Pemahaman yang sempit tentang Allah Swt, akan terus menerus berkutat
pada sikap seakan-akan Allah-lah yang mengikuti selera kita, bukan kehendak
kita ini akibat kehendakNya, perwujudan yang ada karena kehendakNya, bukan
disebabkan oleh kemauan kita.
Ketika manusia berdoa seluruh kehinaan dirinya, kebutuhan dirinya dan
kelemahannya serta ketakberdayaannya muncul. Itulah hikmah utama dibalik
berdoa. Ketika kita berikhtiar, pada saat yang sama kita menyadari betapa tak
berdayanya kita. Sebab kalau kita berdaya, pasti tidak perlu lagi ikhtiar dan
berjuang.
Di sisi lain, kita dituntut untuk terus menerus menegakkan Hak-hak
KetuhananNya, bahwa Allah berhak disembah, berhak dimohoni pertolongan, berhak
dijadikan andalan dan gantungan, tempat penyerahan diri, berhak dipuji dan
dipatuhi, berhak dengan segala sifat Rububiyahnya yang Maha Mencukupi, Maha
Mulia, Maha Kuasa dan Maha Kuat. Semua harus terus tegak di hadapan kita. Dan
itu semua bisa terjadi manakala kehambaan kita hadir.
Ironi-ironi dalam ikhtiar dan doa kita sering terjadi. Kita lebih
memposisikan sebagai “tuhan”, dengan banyak memerintah Tuhan agar menuruti
kehendak kita, kemauan kita, proyeksi-proyeksi kita. Diam-diam kita menciptakan
tuhan dan berhala dalam jiwa kita, agar dipatuhi oleh Allah Sang Pencipta.

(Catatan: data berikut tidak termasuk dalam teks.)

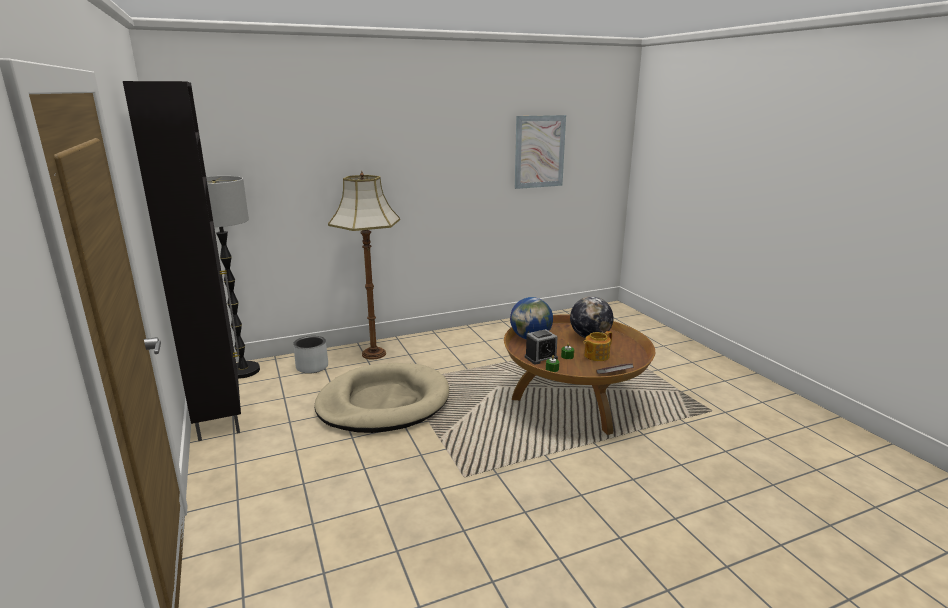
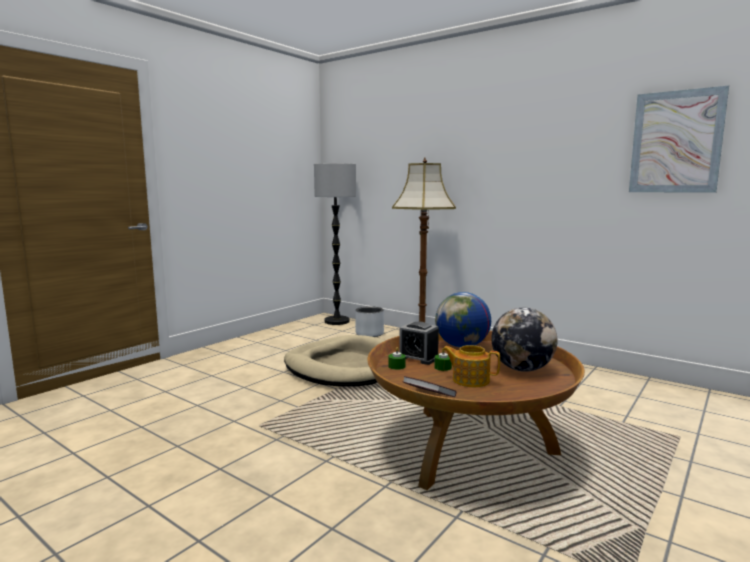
camera: 60 degrees right, 10 degrees down
(220, 413) = (277, 332): black cabinet -> none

Inilah piciknya iman kita kepadaNya, yang sering memaksaNya sesuai dengan
pilihan-pilihan kita, bukan pilihanNya.
Karena itu hakikatnya, menjalankan perintah doa itu lebih utama
dibanding terwujudnya doa kita (ijabah). Ikhtiar kita hakikatnya lebih utama
daripada hasil yang kita inginkan. Perjuangan kita hakikatnya lebih utama
dibanding kemangan dan kesuksesannya. Ibadah lebih utama dibading
balasan-balasanNya. Karena taat, doa, ikhtiar itu menjalankan perintahNya. Sedangkan
balasan, ijabah, sukses, kemenangan, bukan urusan manusia dan tidak diperintah
olehNya.
Banyak orang berdoa, beribadah, berikhtiar, tetapi bertambah stress
dan gelisah. Itu semua disebabkan oleh niat dan cara pandangnya kepada
Allah Swt yang sempit. Sehingga, bukan
qalbunya yang menghadap Allah Swt, tetapi nafsunya.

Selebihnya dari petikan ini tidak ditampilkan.